Date: Thursday, May 22, 2008
Author: Andrew Willis, Globe and Mail.com

The traditional Canadian pension fund manager should brace for one depressing read in the latest instalment of Benefits Canada magazine's venerable list of the Top 40 Money Managers.

In general terms, pension assets are heading out the door at many traditional, long-only, domestic-focused fund managers. The money is going to folks with global mandates, or alternative asset management expertise - the hedge fund crowd.

Seventeen of the top 40 Canadian money managers saw their assets decline in 2007, a year that saw the total amount of pensions overseen by these funds grow 2.4 per cent to $741-billion.

This trend helps explain the consolidation trend that saw three big fund managers - Phillips Hager & North, Addenda Capital and Aurion Capital - sold in recent months to larger financial institutions.

Familiar names among the 10 largest pension fund managers lost ground last year. No. 8 ranked Jarislowsky Fraser, which was founded in 1955, saw its pension assets drop 12.9 per cent to $26.3-billion. McLean Budden, the 7th largest player and an arm of Sun Life Financial, was down 8.9 per cent at $26.6-billion.

Only one of the top 10 players - Connor Clark & Lunn - had better growth in 2007 than it did in 2006, noted Benefits Canada.

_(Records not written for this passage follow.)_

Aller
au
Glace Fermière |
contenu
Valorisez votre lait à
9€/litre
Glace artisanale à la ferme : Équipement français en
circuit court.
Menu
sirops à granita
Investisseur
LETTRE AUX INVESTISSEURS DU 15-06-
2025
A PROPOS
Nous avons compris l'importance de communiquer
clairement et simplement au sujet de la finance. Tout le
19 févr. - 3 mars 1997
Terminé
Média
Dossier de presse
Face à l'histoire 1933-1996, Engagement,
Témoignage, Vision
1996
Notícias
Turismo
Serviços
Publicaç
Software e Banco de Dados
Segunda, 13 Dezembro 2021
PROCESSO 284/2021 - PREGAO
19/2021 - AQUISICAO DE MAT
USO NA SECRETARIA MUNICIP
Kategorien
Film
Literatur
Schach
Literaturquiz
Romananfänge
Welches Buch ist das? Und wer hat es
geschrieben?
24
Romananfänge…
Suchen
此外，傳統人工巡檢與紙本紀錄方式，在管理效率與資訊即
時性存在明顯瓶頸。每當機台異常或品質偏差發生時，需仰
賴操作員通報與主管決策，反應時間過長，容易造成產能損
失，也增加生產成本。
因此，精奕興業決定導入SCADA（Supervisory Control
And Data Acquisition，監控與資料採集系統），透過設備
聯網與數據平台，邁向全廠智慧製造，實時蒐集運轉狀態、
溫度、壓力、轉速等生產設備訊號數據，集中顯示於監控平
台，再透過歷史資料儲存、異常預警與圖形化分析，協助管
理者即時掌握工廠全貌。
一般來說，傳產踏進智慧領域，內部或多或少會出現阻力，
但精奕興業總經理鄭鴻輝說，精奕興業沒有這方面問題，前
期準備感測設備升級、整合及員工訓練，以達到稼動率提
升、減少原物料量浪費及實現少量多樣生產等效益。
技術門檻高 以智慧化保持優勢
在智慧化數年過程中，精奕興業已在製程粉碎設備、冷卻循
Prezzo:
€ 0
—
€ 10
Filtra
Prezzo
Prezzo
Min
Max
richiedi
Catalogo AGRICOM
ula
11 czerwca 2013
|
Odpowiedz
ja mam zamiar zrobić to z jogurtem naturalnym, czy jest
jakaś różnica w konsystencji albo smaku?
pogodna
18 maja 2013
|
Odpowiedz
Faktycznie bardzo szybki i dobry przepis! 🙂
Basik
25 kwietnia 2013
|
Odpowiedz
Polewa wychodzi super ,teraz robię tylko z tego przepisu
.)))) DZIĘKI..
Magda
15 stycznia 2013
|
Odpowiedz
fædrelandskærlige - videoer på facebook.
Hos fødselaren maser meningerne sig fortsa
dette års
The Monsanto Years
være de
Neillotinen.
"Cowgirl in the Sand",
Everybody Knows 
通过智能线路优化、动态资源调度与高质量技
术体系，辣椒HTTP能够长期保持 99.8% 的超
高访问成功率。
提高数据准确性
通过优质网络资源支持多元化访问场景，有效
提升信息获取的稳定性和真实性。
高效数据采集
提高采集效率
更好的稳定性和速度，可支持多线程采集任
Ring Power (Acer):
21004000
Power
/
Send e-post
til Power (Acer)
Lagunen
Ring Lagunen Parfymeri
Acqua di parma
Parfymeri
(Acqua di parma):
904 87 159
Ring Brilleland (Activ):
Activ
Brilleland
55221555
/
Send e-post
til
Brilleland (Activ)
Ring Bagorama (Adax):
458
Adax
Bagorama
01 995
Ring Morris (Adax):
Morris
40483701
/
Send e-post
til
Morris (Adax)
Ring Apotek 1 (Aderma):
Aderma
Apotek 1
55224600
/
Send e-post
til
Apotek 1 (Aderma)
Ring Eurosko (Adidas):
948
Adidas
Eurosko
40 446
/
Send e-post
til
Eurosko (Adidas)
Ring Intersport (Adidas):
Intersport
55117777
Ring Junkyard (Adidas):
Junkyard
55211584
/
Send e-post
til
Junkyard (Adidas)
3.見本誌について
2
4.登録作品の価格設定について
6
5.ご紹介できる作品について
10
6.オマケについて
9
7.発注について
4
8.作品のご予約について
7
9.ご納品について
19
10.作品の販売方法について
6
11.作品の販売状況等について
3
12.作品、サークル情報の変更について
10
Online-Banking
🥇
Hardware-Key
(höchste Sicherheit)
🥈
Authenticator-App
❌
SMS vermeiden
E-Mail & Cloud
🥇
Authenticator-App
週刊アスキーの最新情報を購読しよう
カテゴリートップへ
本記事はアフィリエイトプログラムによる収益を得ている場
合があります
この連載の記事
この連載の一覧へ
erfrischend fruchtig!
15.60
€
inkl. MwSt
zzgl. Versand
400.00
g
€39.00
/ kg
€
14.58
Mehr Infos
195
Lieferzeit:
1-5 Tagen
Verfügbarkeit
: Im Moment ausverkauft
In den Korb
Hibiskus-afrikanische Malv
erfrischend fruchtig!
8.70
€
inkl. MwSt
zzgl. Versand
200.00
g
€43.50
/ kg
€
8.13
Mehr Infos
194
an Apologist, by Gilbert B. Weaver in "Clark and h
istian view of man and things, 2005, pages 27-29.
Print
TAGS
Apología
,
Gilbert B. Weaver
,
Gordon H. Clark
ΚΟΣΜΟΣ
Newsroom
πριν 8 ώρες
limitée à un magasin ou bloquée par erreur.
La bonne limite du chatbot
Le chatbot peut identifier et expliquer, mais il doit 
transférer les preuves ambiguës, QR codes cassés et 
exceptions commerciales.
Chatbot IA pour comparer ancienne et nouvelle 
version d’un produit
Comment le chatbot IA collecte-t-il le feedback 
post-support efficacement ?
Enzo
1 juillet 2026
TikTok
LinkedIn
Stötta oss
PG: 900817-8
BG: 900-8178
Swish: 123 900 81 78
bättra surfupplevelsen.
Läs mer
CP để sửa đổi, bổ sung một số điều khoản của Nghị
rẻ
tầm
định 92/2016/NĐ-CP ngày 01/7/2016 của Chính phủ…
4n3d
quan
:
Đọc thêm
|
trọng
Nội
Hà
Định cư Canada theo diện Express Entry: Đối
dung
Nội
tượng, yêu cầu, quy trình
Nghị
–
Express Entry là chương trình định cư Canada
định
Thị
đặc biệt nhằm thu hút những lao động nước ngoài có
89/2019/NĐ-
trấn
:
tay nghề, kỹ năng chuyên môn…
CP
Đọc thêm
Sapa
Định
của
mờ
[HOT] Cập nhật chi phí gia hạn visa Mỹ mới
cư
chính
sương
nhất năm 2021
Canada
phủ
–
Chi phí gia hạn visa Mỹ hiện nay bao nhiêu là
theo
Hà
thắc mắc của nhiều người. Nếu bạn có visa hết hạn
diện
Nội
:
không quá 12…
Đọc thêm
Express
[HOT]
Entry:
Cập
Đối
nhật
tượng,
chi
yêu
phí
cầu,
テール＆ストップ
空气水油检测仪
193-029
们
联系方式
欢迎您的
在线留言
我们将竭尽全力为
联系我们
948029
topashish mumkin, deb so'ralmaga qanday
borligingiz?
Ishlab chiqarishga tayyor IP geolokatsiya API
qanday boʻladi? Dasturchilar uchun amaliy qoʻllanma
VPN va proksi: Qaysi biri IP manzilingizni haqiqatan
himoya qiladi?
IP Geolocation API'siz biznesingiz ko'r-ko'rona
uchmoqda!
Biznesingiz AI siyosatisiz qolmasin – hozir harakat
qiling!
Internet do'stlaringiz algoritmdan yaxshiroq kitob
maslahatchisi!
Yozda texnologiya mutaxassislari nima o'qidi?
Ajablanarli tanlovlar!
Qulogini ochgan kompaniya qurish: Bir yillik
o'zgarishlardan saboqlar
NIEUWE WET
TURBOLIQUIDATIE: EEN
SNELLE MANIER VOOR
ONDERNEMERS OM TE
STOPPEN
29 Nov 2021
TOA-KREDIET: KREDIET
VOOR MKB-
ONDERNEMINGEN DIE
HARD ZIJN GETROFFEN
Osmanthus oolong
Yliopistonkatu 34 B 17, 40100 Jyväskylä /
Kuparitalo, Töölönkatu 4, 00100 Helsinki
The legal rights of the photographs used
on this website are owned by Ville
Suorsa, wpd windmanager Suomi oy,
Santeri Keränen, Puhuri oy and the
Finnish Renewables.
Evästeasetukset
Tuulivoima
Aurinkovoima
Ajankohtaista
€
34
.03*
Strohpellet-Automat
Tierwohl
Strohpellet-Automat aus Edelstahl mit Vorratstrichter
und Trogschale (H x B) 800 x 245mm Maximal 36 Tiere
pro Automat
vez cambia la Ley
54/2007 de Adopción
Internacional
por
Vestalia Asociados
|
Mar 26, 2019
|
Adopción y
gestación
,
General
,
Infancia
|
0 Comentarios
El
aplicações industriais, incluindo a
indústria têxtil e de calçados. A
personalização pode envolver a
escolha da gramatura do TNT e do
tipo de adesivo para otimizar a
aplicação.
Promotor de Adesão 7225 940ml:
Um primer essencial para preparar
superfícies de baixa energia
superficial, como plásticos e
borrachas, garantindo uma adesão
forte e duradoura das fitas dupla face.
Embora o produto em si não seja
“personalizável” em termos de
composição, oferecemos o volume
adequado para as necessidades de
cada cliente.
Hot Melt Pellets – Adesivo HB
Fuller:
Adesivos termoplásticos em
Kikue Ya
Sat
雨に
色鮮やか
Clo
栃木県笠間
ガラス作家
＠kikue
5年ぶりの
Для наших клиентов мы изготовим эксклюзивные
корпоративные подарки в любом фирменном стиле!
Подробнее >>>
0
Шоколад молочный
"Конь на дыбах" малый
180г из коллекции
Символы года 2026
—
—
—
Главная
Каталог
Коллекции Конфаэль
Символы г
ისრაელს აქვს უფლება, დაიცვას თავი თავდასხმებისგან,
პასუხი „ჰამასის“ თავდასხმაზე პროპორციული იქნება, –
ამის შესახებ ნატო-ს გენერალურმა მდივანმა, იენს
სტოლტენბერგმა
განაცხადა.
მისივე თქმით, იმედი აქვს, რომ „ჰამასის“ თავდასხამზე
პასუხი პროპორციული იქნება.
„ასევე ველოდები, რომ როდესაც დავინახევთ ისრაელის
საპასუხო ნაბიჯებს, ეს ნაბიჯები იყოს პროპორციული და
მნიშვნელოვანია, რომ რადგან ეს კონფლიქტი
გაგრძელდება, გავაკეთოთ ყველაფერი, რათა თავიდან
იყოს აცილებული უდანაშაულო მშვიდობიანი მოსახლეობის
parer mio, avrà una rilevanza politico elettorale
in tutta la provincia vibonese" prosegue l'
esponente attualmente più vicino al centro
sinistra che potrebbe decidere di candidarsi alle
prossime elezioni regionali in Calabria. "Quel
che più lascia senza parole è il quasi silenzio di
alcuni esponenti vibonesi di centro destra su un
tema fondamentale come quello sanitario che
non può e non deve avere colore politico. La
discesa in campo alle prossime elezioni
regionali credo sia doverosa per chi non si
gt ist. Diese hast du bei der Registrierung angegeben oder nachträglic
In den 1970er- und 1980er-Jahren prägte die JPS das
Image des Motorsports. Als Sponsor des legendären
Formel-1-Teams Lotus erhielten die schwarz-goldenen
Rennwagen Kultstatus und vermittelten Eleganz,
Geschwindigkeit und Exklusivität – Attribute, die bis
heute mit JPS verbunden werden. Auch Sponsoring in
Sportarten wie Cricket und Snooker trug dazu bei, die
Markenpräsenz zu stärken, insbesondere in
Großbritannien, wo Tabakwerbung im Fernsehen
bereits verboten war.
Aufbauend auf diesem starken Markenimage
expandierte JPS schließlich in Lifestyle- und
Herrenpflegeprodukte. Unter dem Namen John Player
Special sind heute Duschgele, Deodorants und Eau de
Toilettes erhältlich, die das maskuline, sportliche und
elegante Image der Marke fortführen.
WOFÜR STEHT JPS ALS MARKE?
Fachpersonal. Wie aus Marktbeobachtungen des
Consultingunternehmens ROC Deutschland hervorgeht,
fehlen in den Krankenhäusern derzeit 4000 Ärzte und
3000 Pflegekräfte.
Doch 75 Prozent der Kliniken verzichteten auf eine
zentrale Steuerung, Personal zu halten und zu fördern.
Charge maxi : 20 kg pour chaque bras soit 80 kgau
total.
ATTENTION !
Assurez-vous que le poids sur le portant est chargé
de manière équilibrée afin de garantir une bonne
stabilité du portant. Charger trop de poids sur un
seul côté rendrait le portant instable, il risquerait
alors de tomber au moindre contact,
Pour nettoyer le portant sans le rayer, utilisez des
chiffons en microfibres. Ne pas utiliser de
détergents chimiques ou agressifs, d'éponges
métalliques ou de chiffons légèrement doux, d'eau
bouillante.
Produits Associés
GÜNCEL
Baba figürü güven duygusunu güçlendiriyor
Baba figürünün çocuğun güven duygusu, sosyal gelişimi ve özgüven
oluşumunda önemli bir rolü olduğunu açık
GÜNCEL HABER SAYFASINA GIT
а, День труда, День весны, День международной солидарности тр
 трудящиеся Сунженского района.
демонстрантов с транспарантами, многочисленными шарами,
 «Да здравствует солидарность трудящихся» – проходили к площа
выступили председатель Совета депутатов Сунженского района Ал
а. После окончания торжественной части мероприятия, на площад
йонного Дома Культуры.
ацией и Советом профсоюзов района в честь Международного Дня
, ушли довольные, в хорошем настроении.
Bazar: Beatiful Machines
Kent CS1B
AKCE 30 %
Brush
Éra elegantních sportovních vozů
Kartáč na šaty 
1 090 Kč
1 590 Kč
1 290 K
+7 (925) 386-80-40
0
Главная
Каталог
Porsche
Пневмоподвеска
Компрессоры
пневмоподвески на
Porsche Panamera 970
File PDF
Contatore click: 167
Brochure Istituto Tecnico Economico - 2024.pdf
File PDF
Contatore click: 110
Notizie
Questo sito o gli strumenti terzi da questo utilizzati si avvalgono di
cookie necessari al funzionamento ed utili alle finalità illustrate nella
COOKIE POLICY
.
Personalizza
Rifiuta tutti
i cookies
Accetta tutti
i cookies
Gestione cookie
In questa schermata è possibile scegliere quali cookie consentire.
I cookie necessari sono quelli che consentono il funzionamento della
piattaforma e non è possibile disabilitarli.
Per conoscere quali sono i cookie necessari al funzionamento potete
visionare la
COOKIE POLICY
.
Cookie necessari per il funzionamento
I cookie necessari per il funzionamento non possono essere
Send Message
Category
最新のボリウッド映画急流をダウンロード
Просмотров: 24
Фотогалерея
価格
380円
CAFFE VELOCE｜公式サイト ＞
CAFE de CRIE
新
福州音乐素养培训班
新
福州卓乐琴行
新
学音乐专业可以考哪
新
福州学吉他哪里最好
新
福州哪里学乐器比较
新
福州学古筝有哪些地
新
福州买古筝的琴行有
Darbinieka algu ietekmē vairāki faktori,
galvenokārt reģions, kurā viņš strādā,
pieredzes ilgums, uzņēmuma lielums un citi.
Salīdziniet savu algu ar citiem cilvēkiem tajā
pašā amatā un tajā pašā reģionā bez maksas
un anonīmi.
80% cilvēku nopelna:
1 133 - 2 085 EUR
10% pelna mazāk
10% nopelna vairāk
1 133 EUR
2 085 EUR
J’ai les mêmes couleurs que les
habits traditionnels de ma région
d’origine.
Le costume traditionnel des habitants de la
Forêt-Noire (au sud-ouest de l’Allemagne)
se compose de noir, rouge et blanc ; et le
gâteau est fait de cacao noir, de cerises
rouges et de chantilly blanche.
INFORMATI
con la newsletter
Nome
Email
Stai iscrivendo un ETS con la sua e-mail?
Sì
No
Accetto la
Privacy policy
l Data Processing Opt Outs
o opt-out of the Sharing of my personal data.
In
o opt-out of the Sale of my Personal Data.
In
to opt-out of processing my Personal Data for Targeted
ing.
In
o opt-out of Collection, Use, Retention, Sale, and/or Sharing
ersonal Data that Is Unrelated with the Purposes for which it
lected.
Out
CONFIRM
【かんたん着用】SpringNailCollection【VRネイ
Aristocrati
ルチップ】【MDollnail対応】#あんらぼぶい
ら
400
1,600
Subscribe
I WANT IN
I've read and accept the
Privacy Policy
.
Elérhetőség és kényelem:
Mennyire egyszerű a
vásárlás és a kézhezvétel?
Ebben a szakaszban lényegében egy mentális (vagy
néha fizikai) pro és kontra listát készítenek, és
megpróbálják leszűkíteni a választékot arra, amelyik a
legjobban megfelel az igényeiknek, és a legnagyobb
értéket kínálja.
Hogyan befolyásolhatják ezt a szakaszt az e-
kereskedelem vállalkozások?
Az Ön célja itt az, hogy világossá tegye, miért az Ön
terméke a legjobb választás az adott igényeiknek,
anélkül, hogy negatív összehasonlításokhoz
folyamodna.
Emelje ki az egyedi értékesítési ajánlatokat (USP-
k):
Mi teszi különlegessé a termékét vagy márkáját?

CC&L, which is a multistrategy boutique, saw its pension assets grow 13.3 per cent to $20.3-billion, good for No. 10 ranking in the nation.

The worst carnage came at Capital Guardian Trust, which lost 38.9 per cent of its assets and bucks the trend to global managers, as it has offices around the world. Legg Mason Canada, another foreign-owned manager, posted a 30.1-per-cent decline. And Toronto-based Northwater Capital Management, which is caught up in the ABCP debacle, lost 25.2 per cent of assets. Northwater, with $5.7-billion of assets, recently cut 10 of 70 staff.

At the other extreme, Boston-based Acadian Asset Management rode an expertise in long-short hedge fund strategies and a global outlook to a 47.4-per-cent increase in assets, cracking the top 40 for the first time with $4.6-billion of Canadian pension funds.